(RAW DATA)

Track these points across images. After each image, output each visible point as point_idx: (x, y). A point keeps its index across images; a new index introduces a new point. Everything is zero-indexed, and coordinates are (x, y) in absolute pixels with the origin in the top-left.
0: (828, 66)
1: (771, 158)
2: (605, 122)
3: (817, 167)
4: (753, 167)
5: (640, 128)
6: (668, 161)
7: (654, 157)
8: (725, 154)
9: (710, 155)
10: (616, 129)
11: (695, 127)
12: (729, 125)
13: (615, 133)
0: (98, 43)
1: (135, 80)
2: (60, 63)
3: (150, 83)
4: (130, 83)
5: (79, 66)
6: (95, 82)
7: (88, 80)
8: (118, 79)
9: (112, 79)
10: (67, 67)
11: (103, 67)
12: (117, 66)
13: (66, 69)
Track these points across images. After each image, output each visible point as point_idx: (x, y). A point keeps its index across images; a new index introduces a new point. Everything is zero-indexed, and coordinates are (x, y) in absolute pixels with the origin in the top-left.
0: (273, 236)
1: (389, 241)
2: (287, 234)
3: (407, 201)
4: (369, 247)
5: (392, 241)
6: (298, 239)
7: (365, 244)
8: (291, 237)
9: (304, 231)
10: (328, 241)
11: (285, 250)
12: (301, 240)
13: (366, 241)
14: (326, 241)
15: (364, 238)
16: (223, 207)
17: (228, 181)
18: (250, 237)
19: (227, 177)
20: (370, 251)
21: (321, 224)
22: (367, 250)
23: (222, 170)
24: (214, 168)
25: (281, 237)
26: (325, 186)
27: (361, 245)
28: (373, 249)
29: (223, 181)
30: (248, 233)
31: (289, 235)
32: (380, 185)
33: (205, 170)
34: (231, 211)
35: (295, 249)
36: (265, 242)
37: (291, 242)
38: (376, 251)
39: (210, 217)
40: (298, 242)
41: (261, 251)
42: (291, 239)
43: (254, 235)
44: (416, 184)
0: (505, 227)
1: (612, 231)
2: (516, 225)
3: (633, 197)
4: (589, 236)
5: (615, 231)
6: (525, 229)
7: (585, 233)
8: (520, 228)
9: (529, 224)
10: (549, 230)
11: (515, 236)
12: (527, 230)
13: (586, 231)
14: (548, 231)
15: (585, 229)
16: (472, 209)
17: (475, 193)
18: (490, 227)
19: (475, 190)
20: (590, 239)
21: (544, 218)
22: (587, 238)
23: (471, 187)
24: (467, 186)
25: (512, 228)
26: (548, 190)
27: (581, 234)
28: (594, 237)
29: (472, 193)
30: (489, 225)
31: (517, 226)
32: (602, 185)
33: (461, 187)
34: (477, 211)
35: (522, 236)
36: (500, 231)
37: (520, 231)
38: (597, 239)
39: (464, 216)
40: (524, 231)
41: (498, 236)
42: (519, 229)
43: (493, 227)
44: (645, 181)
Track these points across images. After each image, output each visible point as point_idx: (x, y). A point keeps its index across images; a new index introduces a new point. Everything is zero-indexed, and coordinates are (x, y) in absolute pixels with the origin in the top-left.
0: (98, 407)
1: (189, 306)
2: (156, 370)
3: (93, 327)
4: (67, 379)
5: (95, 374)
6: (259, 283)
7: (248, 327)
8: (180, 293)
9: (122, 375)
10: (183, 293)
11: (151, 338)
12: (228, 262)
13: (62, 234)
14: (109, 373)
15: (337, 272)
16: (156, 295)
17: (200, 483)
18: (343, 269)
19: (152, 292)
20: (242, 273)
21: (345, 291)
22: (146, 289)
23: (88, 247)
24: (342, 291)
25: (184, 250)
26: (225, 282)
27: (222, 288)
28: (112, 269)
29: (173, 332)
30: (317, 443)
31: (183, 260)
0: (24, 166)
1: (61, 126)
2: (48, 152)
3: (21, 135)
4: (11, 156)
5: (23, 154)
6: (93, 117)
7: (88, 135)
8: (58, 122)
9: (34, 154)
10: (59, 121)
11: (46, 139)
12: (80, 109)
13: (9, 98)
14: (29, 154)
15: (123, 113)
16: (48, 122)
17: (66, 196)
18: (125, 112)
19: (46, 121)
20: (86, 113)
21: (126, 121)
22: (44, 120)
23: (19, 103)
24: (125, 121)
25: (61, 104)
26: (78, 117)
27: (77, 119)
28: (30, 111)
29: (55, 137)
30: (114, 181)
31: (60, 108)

(End RAW DATA)

### WORK INSTRUCTION:
Print every row above verbatim, leaving every character unchanged.

### SOLUTION FOR THIS EXERCISE:
Track these points across images. After each image, output each visible point as point_idx: (x, y). A point keeps its index across images; a new index introduces a new point. Everything is zero-indexed, and coordinates are (x, y) in absolute pixels with the origin in the top-left.
0: (828, 66)
1: (771, 158)
2: (605, 122)
3: (817, 167)
4: (753, 167)
5: (640, 128)
6: (668, 161)
7: (654, 157)
8: (725, 154)
9: (710, 155)
10: (616, 129)
11: (695, 127)
12: (729, 125)
13: (615, 133)
0: (98, 43)
1: (135, 80)
2: (60, 63)
3: (150, 83)
4: (130, 83)
5: (79, 66)
6: (95, 82)
7: (88, 80)
8: (118, 79)
9: (112, 79)
10: (67, 67)
11: (103, 67)
12: (117, 66)
13: (66, 69)
Track these points across images. After each image, output each visible point as point_idx: (x, y). A point keeps its index across images; a new index introduces a new point. Everything is zero-indexed, and coordinates are (x, y) in absolute pixels with the origin in the top-left.
0: (273, 236)
1: (389, 241)
2: (287, 234)
3: (407, 201)
4: (369, 247)
5: (392, 241)
6: (298, 239)
7: (365, 244)
8: (291, 237)
9: (304, 231)
10: (328, 241)
11: (285, 250)
12: (301, 240)
13: (366, 241)
14: (326, 241)
15: (364, 238)
16: (223, 207)
17: (228, 181)
18: (250, 237)
19: (227, 177)
20: (370, 251)
21: (321, 224)
22: (367, 250)
23: (222, 170)
24: (214, 168)
25: (281, 237)
26: (325, 186)
27: (361, 245)
28: (373, 249)
29: (223, 181)
30: (248, 233)
31: (289, 235)
32: (380, 185)
33: (205, 170)
34: (231, 211)
35: (295, 249)
36: (265, 242)
37: (291, 242)
38: (376, 251)
39: (210, 217)
40: (298, 242)
41: (261, 251)
42: (291, 239)
43: (254, 235)
44: (416, 184)
0: (505, 227)
1: (612, 231)
2: (516, 225)
3: (633, 197)
4: (589, 236)
5: (615, 231)
6: (525, 229)
7: (585, 233)
8: (520, 228)
9: (529, 224)
10: (549, 230)
11: (515, 236)
12: (527, 230)
13: (586, 231)
14: (548, 231)
15: (585, 229)
16: (472, 209)
17: (475, 193)
18: (490, 227)
19: (475, 190)
20: (590, 239)
21: (544, 218)
22: (587, 238)
23: (471, 187)
24: (467, 186)
25: (512, 228)
26: (548, 190)
27: (581, 234)
28: (594, 237)
29: (472, 193)
30: (489, 225)
31: (517, 226)
32: (602, 185)
33: (461, 187)
34: (477, 211)
35: (522, 236)
36: (500, 231)
37: (520, 231)
38: (597, 239)
39: (464, 216)
40: (524, 231)
41: (498, 236)
42: (519, 229)
43: (493, 227)
44: (645, 181)
Track these points across images. After each image, output each visible point as point_idx: (x, y). A point keeps its index across images; a new index introduces a new point. Everything is zero-indexed, and coordinates are (x, y) in absolute pixels with the origin in the top-left.
0: (98, 407)
1: (189, 306)
2: (156, 370)
3: (93, 327)
4: (67, 379)
5: (95, 374)
6: (259, 283)
7: (248, 327)
8: (180, 293)
9: (122, 375)
10: (183, 293)
11: (151, 338)
12: (228, 262)
13: (62, 234)
14: (109, 373)
15: (337, 272)
16: (156, 295)
17: (200, 483)
18: (343, 269)
19: (152, 292)
20: (242, 273)
21: (345, 291)
22: (146, 289)
23: (88, 247)
24: (342, 291)
25: (184, 250)
26: (225, 282)
27: (222, 288)
28: (112, 269)
29: (173, 332)
30: (317, 443)
31: (183, 260)
0: (24, 166)
1: (61, 126)
2: (48, 152)
3: (21, 135)
4: (11, 156)
5: (23, 154)
6: (93, 117)
7: (88, 135)
8: (58, 122)
9: (34, 154)
10: (59, 121)
11: (46, 139)
12: (80, 109)
13: (9, 98)
14: (29, 154)
15: (123, 113)
16: (48, 122)
17: (66, 196)
18: (125, 112)
19: (46, 121)
20: (86, 113)
21: (126, 121)
22: (44, 120)
23: (19, 103)
24: (125, 121)
25: (61, 104)
26: (78, 117)
27: (77, 119)
28: (30, 111)
29: (55, 137)
30: (114, 181)
31: (60, 108)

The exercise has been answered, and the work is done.